→ **Tugas Tertulis 1**:
Jawablah pertanyaan berikut berdasarkan teks tentang investasi perusahaan Korea Selatan di Indonesia.
(a) Kapan pertemuan antara Kemenperin dan delegasi FKI berlangsung?
(b) Di mana EcoPro memiliki basis produksi di Indonesia?
(c) Berapa modal yang telah ditanamkan EcoPro di Indonesia selama dua tahun terakhir?
++++ Teks untuk Ditelaah ++++
Perusahaan Korsel Ajukan Proyek Hilirisasi Nikel ke Danantara

- Kementerian Perindustrian (Kemenperin) berkerja sama dengan perusahaan Korea Selatan untuk investasi di Indonesia.
- Perusahaan asal Korea Selatan, EcoPro, tertarik memberikan proposal investasi ke Danantara terkait hilirisasi nikel untuk produksi katoda.
- Beberapa perusahaan Korea Selatan telah memberikan kontribusi signifikan terhadap industri Indonesia, termasuk sektor elektronik, otomotif, teknologi hijau, dan transformasi digital.
Jakarta, FORTUNE - Minat investasi perusahaan Korea Selatan di Indonesia tetap tinggi, salah satunya pada sektor strategis seperti hilirisasi nikel. Hal ini terungkap dalam pertemuan antara Kementerian Perindustrian (Kemenperin) dengan delegasi Federation of Korean Industries (FKI) yang berlangsung pada 29 April lalu.
Menteri Perindustrian, Agus Gumiwang Kartasasmita, menyatakan pertemuan dengan perwakilan FKI berjalan sangat baik dan mengkonfirmasi ketertarikan investor Korea Selatan untuk terus menanamkan modalnya di Tanah Air.
Salah satu poin penting yang mengemuka adalah rencana EcoPro, produsen katode terkemuka dari Korea Selatan, yang menyatakan niatnya untuk mengajukan proposal investasi kepada Danantara. Proposal ini spesifik berkaitan dengan pengembangan hilirisasi nikel, melanjutkan prosesnya hingga menjadi produk katode. EcoPro berencana mengajak Danantara berpartisipasi dalam proyek investasi ini.
Kehadiran EcoPro di Indonesia bukanlah hal baru. Perusahaan ini telah memiliki basis produksi di Morowali dan selama dua tahun terakhir telah menggelontorkan modal US$300 juta di Indonesia.
Agus Gumiwang menekankan harapannya agar potensi kerja sama ekonomi dan industri antara kedua negara dapat semakin meningkat dan diperkuat.
++++ Catatan yang Disediakan ++++
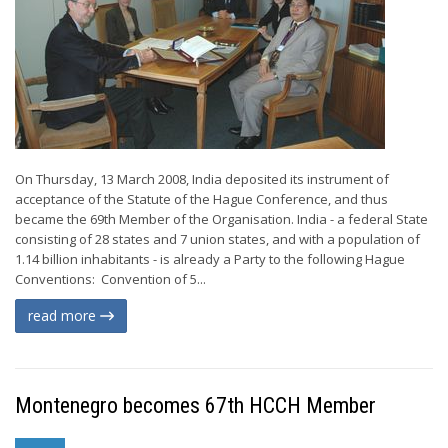
On Thursday, 13 March 2008, India deposited its instrument of
acceptance of the Statute of the Hague Conference, and thus
became the 69th Member of the Organisation. India - a federal State
consisting of 28 states and 7 union states, and with a population of
1.14 billion inhabitants - is already a Party to the following Hague
Conventions: Convention of 5...
read more
Montenegro becomes 67th HCCH Member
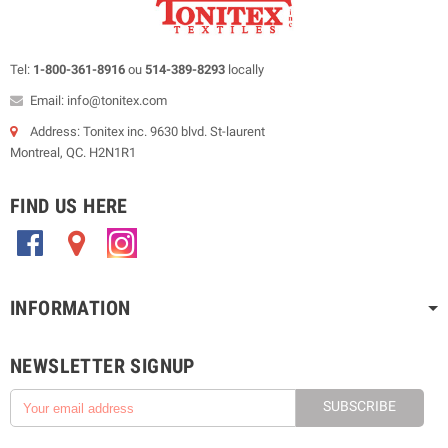
Tel:
1-800-361-8916
ou
514-389-8293
locally
Email: info@tonitex.com
Address: Tonitex inc. 9630 blvd. St-laurent
Montreal, QC. H2N1R1
FIND US HERE
.
.
.
INFORMATION
NEWSLETTER SIGNUP
SUBSCRIBE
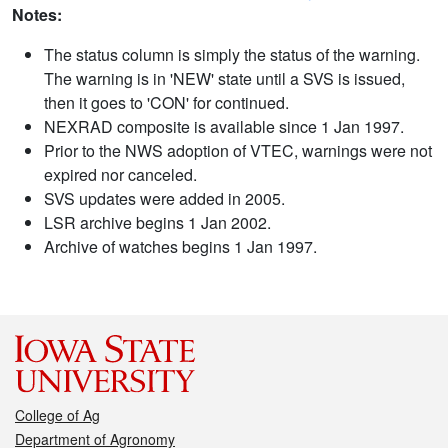
Notes:
The status column is simply the status of the warning.
The warning is in 'NEW' state until a SVS is issued,
then it goes to 'CON' for continued.
NEXRAD composite is available since 1 Jan 1997.
Prior to the NWS adoption of VTEC, warnings were not
expired nor canceled.
SVS updates were added in 2005.
LSR archive begins 1 Jan 2002.
Archive of watches begins 1 Jan 1997.
College of Ag
Department of Agronomy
++++
→ **Tugas Tertulis 2**:
Tulis ulang semua baris dalam catatan di atas sebagai daftar bernomor tanpa baris kosong. Jangan sertakan gambar dalam jawaban.

→ **Jawaban Anda 1**:
(a) Pertemuan itu berlangsung pada 29 April.
(b) EcoPro memiliki basis produksi di Morowali.
(c) EcoPro telah menanamkan modal sebesar US$300 juta.

→ **Jawaban Anda 2**:
1. On Thursday, 13 March 2008, India deposited its instrument of
2. acceptance of the Statute of the Hague Conference, and thus
3. became the 69th Member of the Organisation. India - a federal State
4. consisting of 28 states and 7 union states, and with a population of
5. 1.14 billion inhabitants - is already a Party to the following Hague
6. Conventions: Convention of 5...
7. read more
8. Montenegro becomes 67th HCCH Member
9. Tel:
10. 1-800-361-8916
11. ou
12. 514-389-8293
13. locally
14. Email: info@tonitex.com
15. Address: Tonitex inc. 9630 blvd. St-laurent
16. Montreal, QC. H2N1R1
17. FIND US HERE
18. .
19. .
20. .
21. INFORMATION
22. NEWSLETTER SIGNUP
23. SUBSCRIBE
24. Notes:
25. The status column is simply the status of the warning.
26. The warning is in 'NEW' state until a SVS is issued,
27. then it goes to 'CON' for continued.
28. NEXRAD composite is available since 1 Jan 1997.
29. Prior to the NWS adoption of VTEC, warnings were not
30. expired nor canceled.
31. SVS updates were added in 2005.
32. LSR archive begins 1 Jan 2002.
33. Archive of watches begins 1 Jan 1997.
34. College of Ag
35. Department of Agronomy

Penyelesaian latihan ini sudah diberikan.